Please carry on the article about visiting open homes before buying a property, starting right after its last sentence.

# EXTRACT PROVIDED start

It’s easy to get swept up in the excitement of attending an open home. You’ll probably imagine yourself living happily in the property as you stroll through the hallways and look in at freshly painted, sun-drenched rooms.

But it’s important that you keep your head at this time and approach the open home logically. That way you can be 100 per cent sure that you’re buying a warm and safe home for you and your family – not a leaky lemon that’ll cost you thousands!


When you purchase a property, you’re not just buying the section and the house, you’re buying into the neighbourhood and the area.

So, it’s just as important to thoroughly research the area your home is in, looking at recent sales, median values, capital value trends, and any future developments planned.

Being aware of recent sales in the area will help give you an idea of what the property you’re looking at may be worth. Capital value trends and future developments on the other hand can help predict if the suburb (and therefore your property) has a bright future or not.


That’s why you need to have a close look at the surrounding neighbourhood and do your best to notice features that may make it less desirable. A property could be utterly perfect during the open home and then reveal its true colours as soon as you move in.

# EXTRACT PROVIDED end
# DATA ENTRIES start

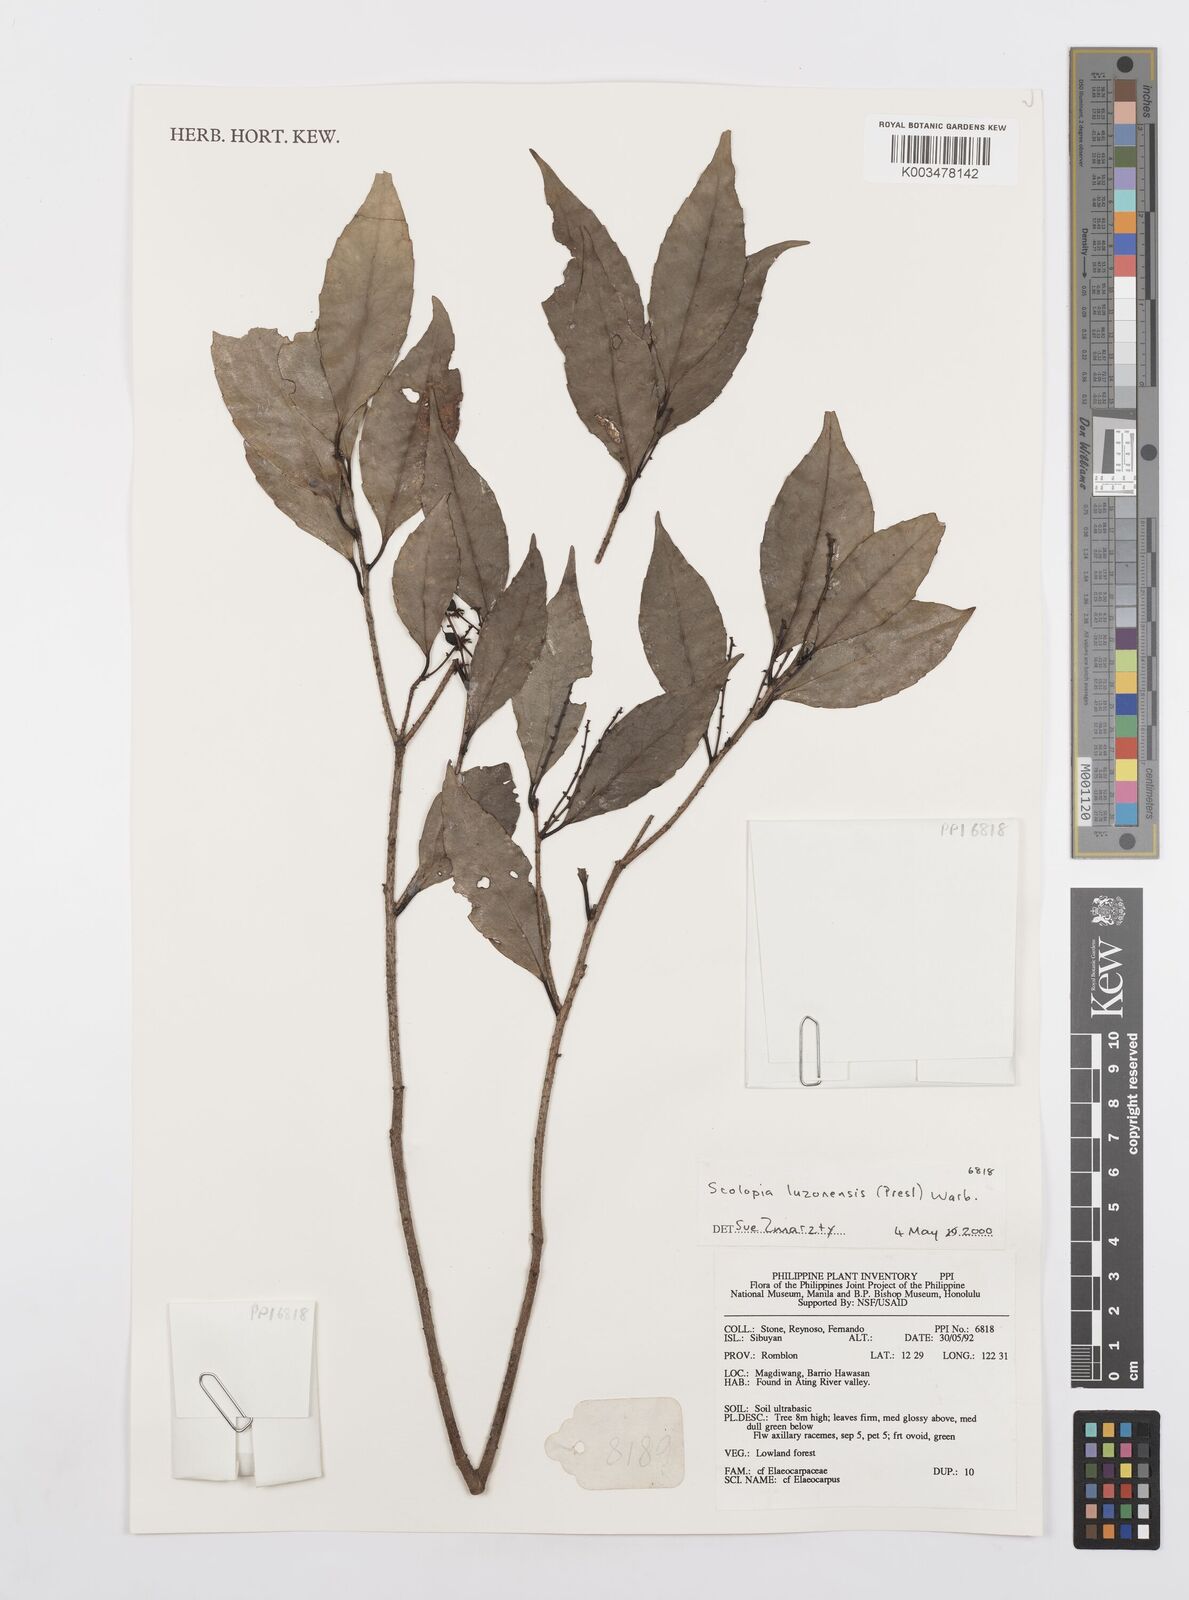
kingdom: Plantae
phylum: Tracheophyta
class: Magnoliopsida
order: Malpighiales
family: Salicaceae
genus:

# DATA ENTRIES end

SOLVED PROBLEM>
You need to have a close look at the surrounding neighbourhood.

These could include the home’s proximity to a busy road, train station or bar – all of which could prove noisy and dangerous, particularly if you have kids running around.

If you’re unsure, check the neighbourhoods’ crime statistics on government websites, as a high crime rate could make a location unsafe as well as making it harder to resell the property later on.


When you look through a home there are a number of deal-breakers that should be black marks against a property’s name as soon as they’re noticed. Here’s a handy summary of what these might be and how to check for them:

  • Look out for sagging walls or ceilings.
  • Watch for mould on ceilings, skirting boards and walls.
  • Flush toilets and run sink to check they’re working.
  • Inspect hot water system and fuse box for age and condition.
  • Check the general state of the home’s exterior: Are there any cracks or obvious faults?
  • Are the floors or walls sloping slightly? This may indicate the foundations need expensive work.
  • Does paint bubble or peel? This may indicate termite infestation.

If you notice any of these signs in your prospective home either reconsider, or ensure that you get a building inspector to check faults before purchasing.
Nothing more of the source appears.